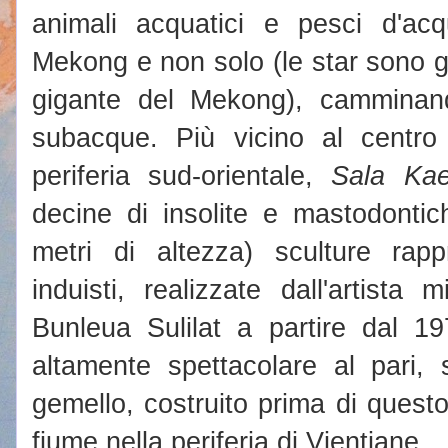
animali acquatici e pesci d'acq
Mekong e non solo (le star sono g
gigante del Mekong), camminand
subacque. Più vicino al centro 
periferia sud-orientale,
Sala Ka
decine di insolite e mastodonti
metri di altezza) sculture rapp
induisti, realizzate dall'artista
Bunleua Sulilat a partire dal 1
altamente spettacolare al pari,
gemello, costruito prima di quest
fiume nella periferia di Vientiane.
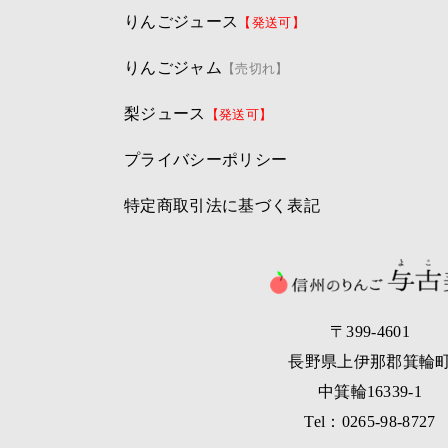
りんごジュース
【発送可】
りんごジャム
【売切れ】
梨ジュース
【発送可】
プライバシーポリシー
特定商取引法に基づく表記
〒399-4601
長野県上伊那郡箕輪
中箕輪16339-1
Tel：0265-98-8727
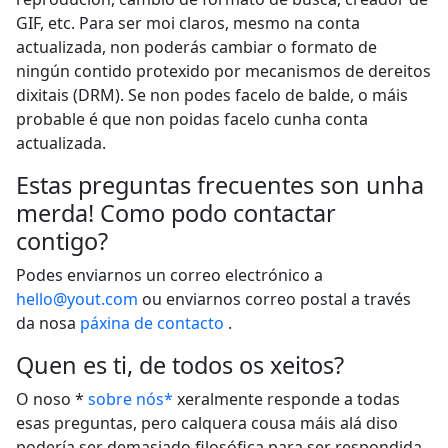
GIF, etc. Para ser moi claros, mesmo na conta
actualizada, non poderás cambiar o formato de
ningún contido protexido por mecanismos de dereitos
dixitais (DRM). Se non podes facelo de balde, o máis
probable é que non poidas facelo cunha conta
actualizada.
Estas preguntas frecuentes son unha
merda! Como podo contactar
contigo?
Podes enviarnos un correo electrónico a
hello@yout.com
ou enviarnos correo postal a través
da nosa
páxina de contacto
.
Quen es ti, de todos os xeitos?
O noso *
sobre nós*
xeralmente responde a todas
esas preguntas, pero calquera cousa máis alá diso
podería ser demasiado filosófica para ser respondida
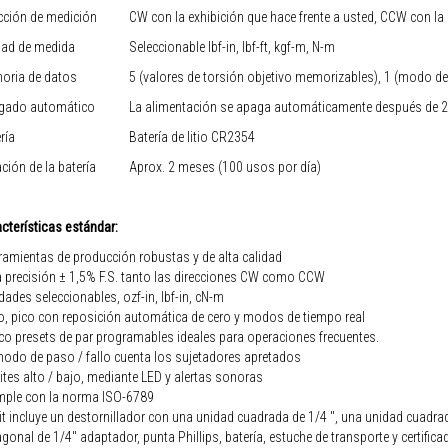
cción de medición
CW con la exhibición que hace frente a usted, CCW con la e
dad de medida
Seleccionable lbf-in, lbf-ft, kgf-m, N-m
oria de datos
5 (valores de torsión objetivo memorizables), 1 (modo de 
gado automático
La alimentación se apaga automáticamente después de 
ría
Batería de litio CR2354
ción de la batería
Aprox. 2 meses (100 usos por día)
cterísticas estándar:
ramientas de producción robustas y de alta calidad
a precisión ± 1,5% F.S. tanto las direcciones CW como CCW
dades seleccionables, ozf-in, lbf-in, cN-m
o, pico con reposición automática de cero y modos de tiempo real
co presets de par programables ideales para operaciones frecuentes.
modo de paso / fallo cuenta los sujetadores apretados
ites alto / bajo, mediante LED y alertas sonoras
mple con la norma ISO-6789
kit incluye un destornillador con una unidad cuadrada de 1/4 ", una unidad cuadr
gonal de 1/4" adaptador, punta Phillips, batería, estuche de transporte y certifica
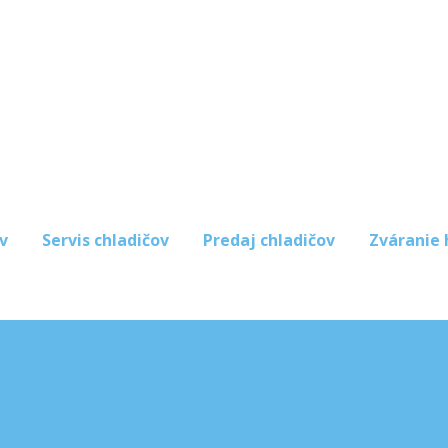
v
Servis chladičov
Predaj chladičov
Zváranie 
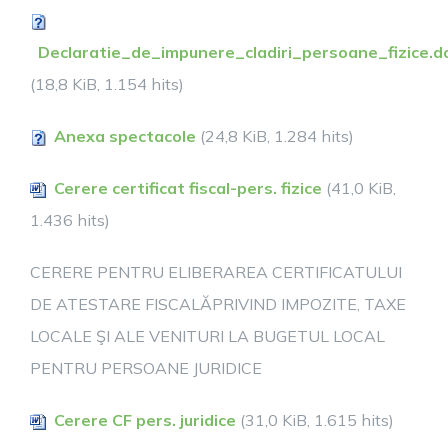
Declaratie_de_impunere_cladiri_persoane_fizice.d
(18,8 KiB, 1.154 hits)
Anexa spectacole
(24,8 KiB, 1.284 hits)
Cerere certificat fiscal-pers. fizice
(41,0 KiB,
1.436 hits)
CERERE PENTRU ELIBERAREA CERTIFICATULUI
DE ATESTARE FISCALĂPRIVIND IMPOZITE, TAXE
LOCALE ŞI ALE VENITURI LA BUGETUL LOCAL
PENTRU PERSOANE JURIDICE
Cerere CF pers. juridice
(31,0 KiB, 1.615 hits)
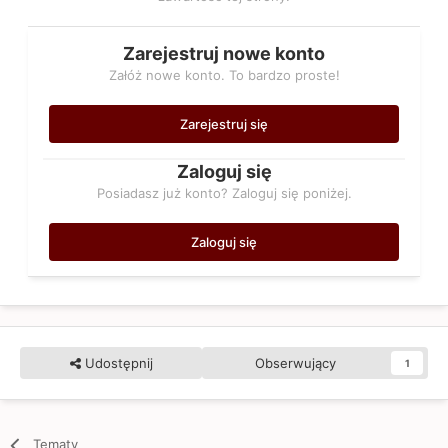
Zarejestruj nowe konto
Załóż nowe konto. To bardzo proste!
Zarejestruj się
Zaloguj się
Posiadasz już konto? Zaloguj się poniżej.
Zaloguj się
Udostępnij
Obserwujący
1
Tematy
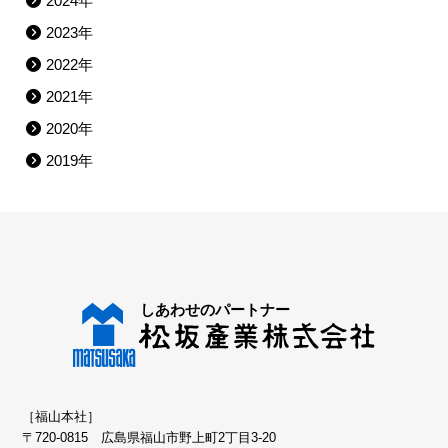
2024年
2023年
2022年
2021年
2020年
2019年
［福山本社］
〒720-0815 広島県福山市野上町2丁目3-20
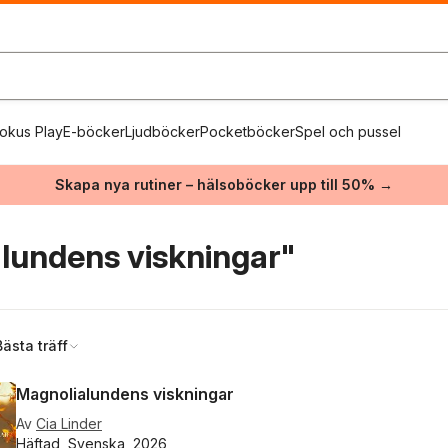
okus Play
E-böcker
Ljudböcker
Pocketböcker
Spel och pussel
Skapa nya rutiner – hälsoböcker upp till 50% →
lundens viskningar"
Bästa träff
Magnolialundens viskningar
Av
Cia Linder
Häftad, Svenska, 2026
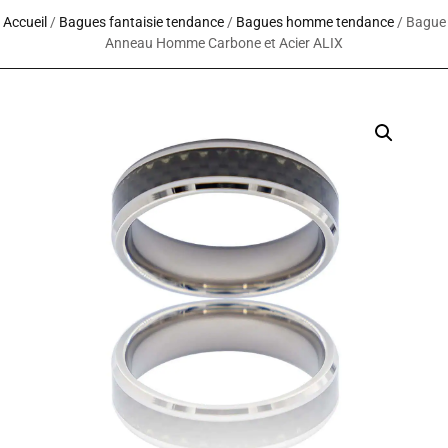
Accueil
/
Bagues fantaisie tendance
/
Bagues homme tendance
/ Bague
Anneau Homme Carbone et Acier ALIX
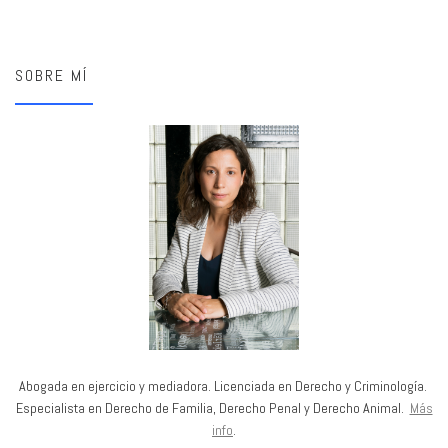
SOBRE MÍ
Abogada en ejercicio y mediadora. Licenciada en Derecho y Criminología.
Especialista en Derecho de Familia, Derecho Penal y Derecho Animal.
Más
info
.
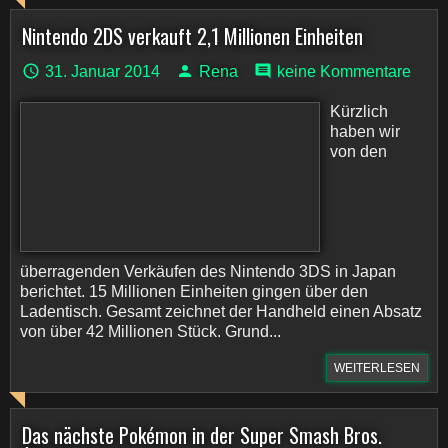
Nintendo 2DS verkauft 2,1 Millionen Einheiten
31. Januar 2014
Rena
keine Kommentare
Kürzlich
haben wir
von den
überragenden Verkäufen des Nintendo 3DS in Japan
berichtet. 15 Millionen Einheiten gingen über den
Ladentisch. Gesamt zeichnet der Handheld einen Absatz
von über 42 Millionen Stück. Grund...
WEITERLESEN
Das nächste Pokémon in der Super Smash Bros.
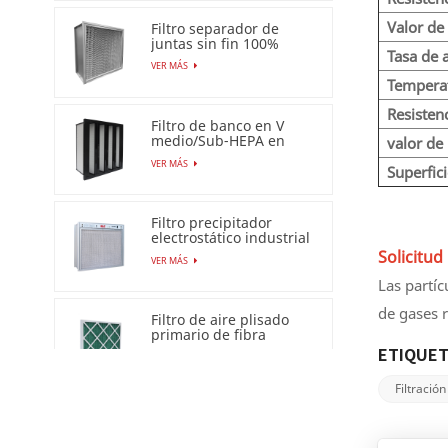
Valor de
Filtro separador de
juntas sin fin 100%
Tasa de 
resistente a la
VER MÁS
humedad
Tempera
Resisten
Filtro de banco en V
medio/Sub-HEPA en
valor de
marco de plástico
VER MÁS
Superfici
Filtro precipitador
electrostático industrial
para filtro de aire Esp
Solicitud
VER MÁS
Las partíc
de gases 
Filtro de aire plisado
primario de fibra
sintética para uso
ETIQUET
VER MÁS
industrial
Filtració
Sala limpia AC/EC FFU
ordinaria (Unidad de
filtro de ventilador)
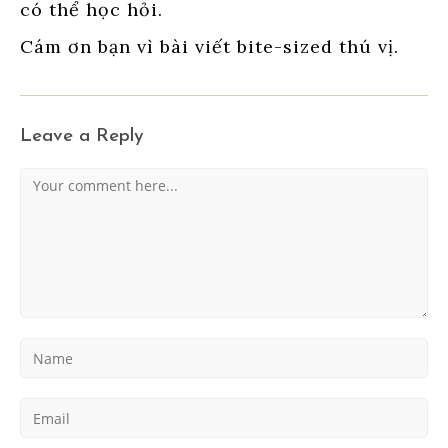
có thể học hỏi.
Cám ơn bạn vì bài viết bite-sized thú vị.
Leave a Reply
Comment
Enter
your
name
Enter
or
your
username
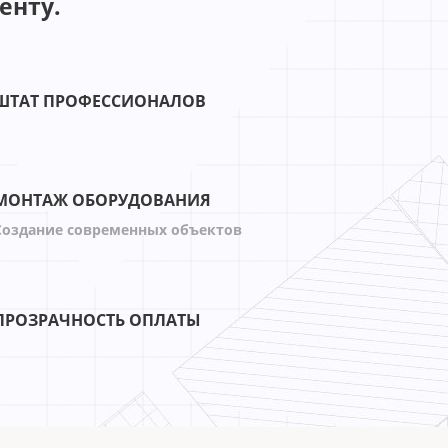
енту.
ШТАТ ПРОФЕССИОНАЛОВ
МОНТАЖ ОБОРУДОВАНИЯ
Создание современных объектов
ПРОЗРАЧНОСТЬ ОПЛАТЫ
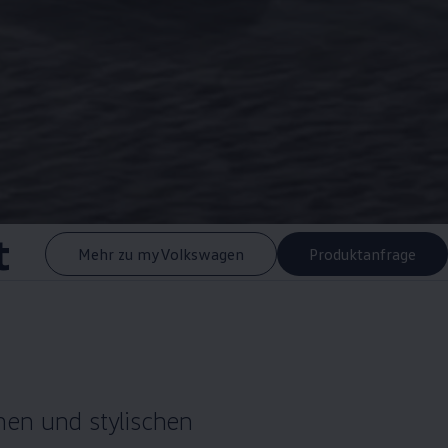
t
Mehr zu myVolkswagen
Produktanfrage
hen und stylischen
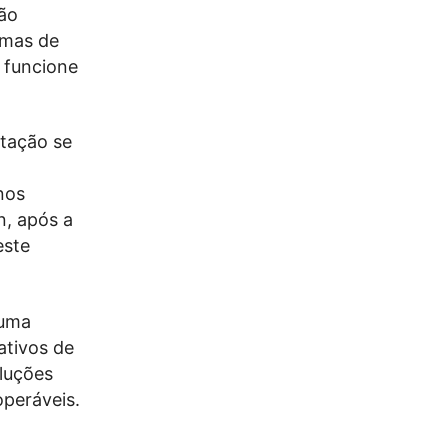
ião
emas de
e funcione
tação se
nos
n, após a
este
 uma
ativos de
oluções
operáveis.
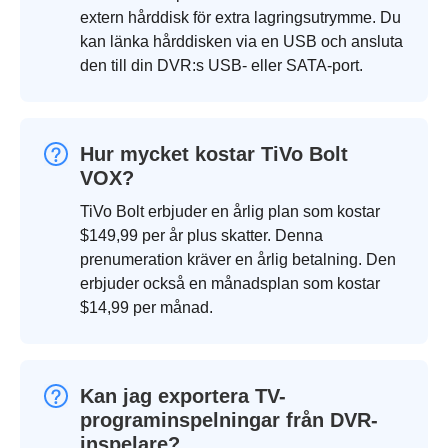
extern hårddisk för extra lagringsutrymme. Du
kan länka hårddisken via en USB och ansluta
den till din DVR:s USB- eller SATA-port.
Hur mycket kostar TiVo Bolt
VOX?
TiVo Bolt erbjuder en årlig plan som kostar
$149,99 per år plus skatter. Denna
prenumeration kräver en årlig betalning. Den
erbjuder också en månadsplan som kostar
$14,99 per månad.
Kan jag exportera TV-
programinspelningar från DVR-
inspelare?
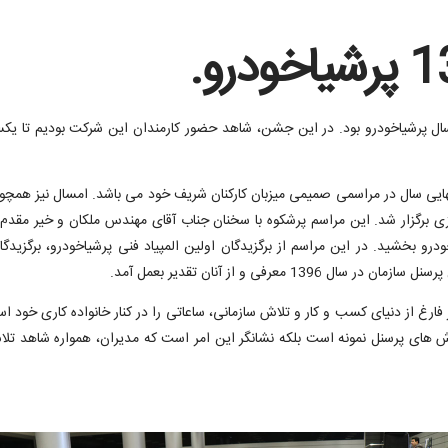
ن پایان سال پرشیاخودرو بود. در این جشن، شاهد حضور کارمندان این شرکت بودیم تا 
هایی سال در مراسمی صمیمی میزبان کارکنان شریف خود می باشد. امسال نیز همچو
رکزی برگزار شد. این مراسم پرشکوه با سخنان جناب آقای مهندس ملکان و خیر مقدم 
بخشید. در این مراسم از برگزیدگان اولین المپیاد فنی پرشیاخودرو، برگزیدگان 
رفی و از آنان تقدیر بعمل آمد.
ارغ از دنیای کسب و کار و تلاش سازمانی، ساعاتی را در کنار خانواده کاری خود 
تلاش های پرسنل نمونه است بلکه نشانگر این امر است که مدیران، همواره شاهد تل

★ ★ ★ ★

**Aim of the exercise**
Return the listing above in full and without alteration, excluding its pictures.

**Written answer**
animali acquatici e pesci d'acq
Mekong e non solo (le star sono g
gigante del Mekong), camminand
subacque. Più vicino al centro 
periferia sud-orientale,
Sala Ka
decine di insolite e mastodonti
metri di altezza) sculture rapp
induisti, realizzate dall'artista
Bunleua Sulilat a partire dal 1
altamente spettacolare al pari,
gemello, costruito prima di quest
fiume nella periferia di Vientiane.
りんごジュース
【発送可】
りんごジャム
【売切れ】
梨ジュース
【発送可】
プライバシーポリシー
特定商取引法に基づく表記
〒399-4601
長野県上伊那郡箕輪
中箕輪16339-1
Tel：0265-98-8727
GIF, etc. Para ser moi claros, mesmo na conta
actualizada, non poderás cambiar o formato de
ningún contido protexido por mecanismos de dereitos
dixitais (DRM). Se non podes facelo de balde, o máis
probable é que non poidas facelo cunha conta
actualizada.
Estas preguntas frecuentes son unha
merda! Como podo contactar
contigo?
Podes enviarnos un correo electrónico a
hello@yout.com
ou enviarnos correo postal a través
da nosa
páxina de contacto
.
Quen es ti, de todos os xeitos?
O noso *
sobre nós*
xeralmente responde a todas
esas preguntas, pero calquera cousa máis alá diso
podería ser demasiado filosófica para ser respondida
cción de medición
CW con la exhibición que hace frente a usted, CCW con la e
dad de medida
Seleccionable lbf-in, lbf-ft, kgf-m, N-m
oria de datos
5 (valores de torsión objetivo memorizables), 1 (modo de 
gado automático
La alimentación se apaga automáticamente después de 
ría
Batería de litio CR2354
ción de la batería
Aprox. 2 meses (100 usos por día)
cterísticas estándar:
ramientas de producción robustas y de alta calidad
a precisión ± 1,5% F.S. tanto las direcciones CW como CCW
dades seleccionables, ozf-in, lbf-in, cN-m
o, pico con reposición automática de cero y modos de tiempo real
co presets de par programables ideales para operaciones frecuentes.
modo de paso / fallo cuenta los sujetadores apretados
ites alto / bajo, mediante LED y alertas sonoras
mple con la norma ISO-6789
kit incluye un destornillador con una unidad cuadrada de 1/4 ", una unidad cuadr
gonal de 1/4" adaptador, punta Phillips, batería, estuche de transporte y certifica
v
Servis chladičov
Predaj chladičov
Zváranie 
Declaratie_de_impunere_cladiri_persoane_fizice.d
(18,8 KiB, 1.154 hits)
Anexa spectacole
(24,8 KiB, 1.284 hits)
Cerere certificat fiscal-pers. fizice
(41,0 KiB,
1.436 hits)
CERERE PENTRU ELIBERAREA CERTIFICATULUI
DE ATESTARE FISCALĂPRIVIND IMPOZITE, TAXE
LOCALE ŞI ALE VENITURI LA BUGETUL LOCAL
PENTRU PERSOANE JURIDICE
Cerere CF pers. juridice
(31,0 KiB, 1.615 hits)
Zarejestruj nowe konto
Załóż nowe konto. To bardzo proste!
Zarejestruj się
Zaloguj się
Posiadasz już konto? Zaloguj się poniżej.
Zaloguj się
Udostępnij
Obserwujący
1
Tematy
2024年
2023年
2022年
2021年
2020年
2019年
［福山本社］
〒720-0815 広島県福山市野上町2丁目3-20
okus Play
E-böcker
Ljudböcker
Pocketböcker
Spel och pussel
Skapa nya rutiner – hälsoböcker upp till 50% →
lundens viskningar"
Bästa träff
Magnolialundens viskningar
Av
Cia Linder
Häftad, Svenska, 2026
Accueil
/
Bagues fantaisie tendance
/
Bagues homme tendance
/ Bague
Anneau Homme Carbone et Acier ALIX
SOBRE MÍ
Abogada en ejercicio y mediadora. Licenciada en Derecho y Criminología.
Especialista en Derecho de Familia, Derecho Penal y Derecho Animal.
Más
info
.
Nintendo 2DS verkauft 2,1 Millionen Einheiten
31. Januar 2014
Rena
keine Kommentare
Kürzlich
haben wir
von den
überragenden Verkäufen des Nintendo 3DS in Japan
berichtet. 15 Millionen Einheiten gingen über den
Ladentisch. Gesamt zeichnet der Handheld einen Absatz
von über 42 Millionen Stück. Grund...
WEITERLESEN
Das nächste Pokémon in der Super Smash Bros.
Valor de
Filtro separador de
juntas sin fin 100%
Tasa de 
resistente a la
VER MÁS
humedad
Tempera
Resisten
Filtro de banco en V
medio/Sub-HEPA en
valor de
marco de plástico
VER MÁS
Superfici
Filtro precipitador
electrostático industrial
para filtro de aire Esp
Solicitud
VER MÁS
Las partíc
de gases 
Filtro de aire plisado
primario de fibra
sintética para uso
ETIQUET
VER MÁS
industrial
Filtració
Sala limpia AC/EC FFU
ordinaria (Unidad de
filtro de ventilador)
có thể học hỏi.
Cám ơn bạn vì bài viết bite-sized thú vị.
Leave a Reply
Comment
Enter
your
name
Enter
or
your
username
енту.
ШТАТ ПРОФЕССИОНАЛОВ
МОНТАЖ ОБОРУДОВАНИЯ
Создание современных объектов
ПРОЗРАЧНОСТЬ ОПЛАТЫ
t
Mehr zu myVolkswagen
Produktanfrage
hen und stylischen
ião
emas de
e funcione
tação se
nos
n, após a
este
 uma
ativos de
oluções
operáveis.
extern hårddisk för extra lagringsutrymme. Du
kan länka hårddisken via en USB och ansluta
den till din DVR:s USB- eller SATA-port.
Hur mycket kostar TiVo Bolt
VOX?
TiVo Bolt erbjuder en årlig plan som kostar
$149,99 per år plus skatter. Denna
prenumeration kräver en årlig betalning. Den
erbjuder också en månadsplan som kostar
$14,99 per månad.
Kan jag exportera TV-
programinspelningar från DVR-
inspelare?
ن پایان سال پرشیاخودرو بود. در این جشن، شاهد حضور کارمندان این شرکت بودیم تا 
هایی سال در مراسمی صمیمی میزبان کارکنان شریف خود می باشد. امسال نیز همچو
رکزی برگزار شد. این مراسم پرشکوه با سخنان جناب آقای مهندس ملکان و خیر مقدم 
بخشید. در این مراسم از برگزیدگان اولین المپیاد فنی پرشیاخودرو، برگزیدگان 
رفی و از آنان تقدیر بعمل آمد.
ارغ از دنیای کسب و کار و تلاش سازمانی، ساعاتی را در کنار خانواده کاری خود 
تلاش های پرسنل نمونه است بلکه نشانگر این امر است که مدیران، همواره شاهد تل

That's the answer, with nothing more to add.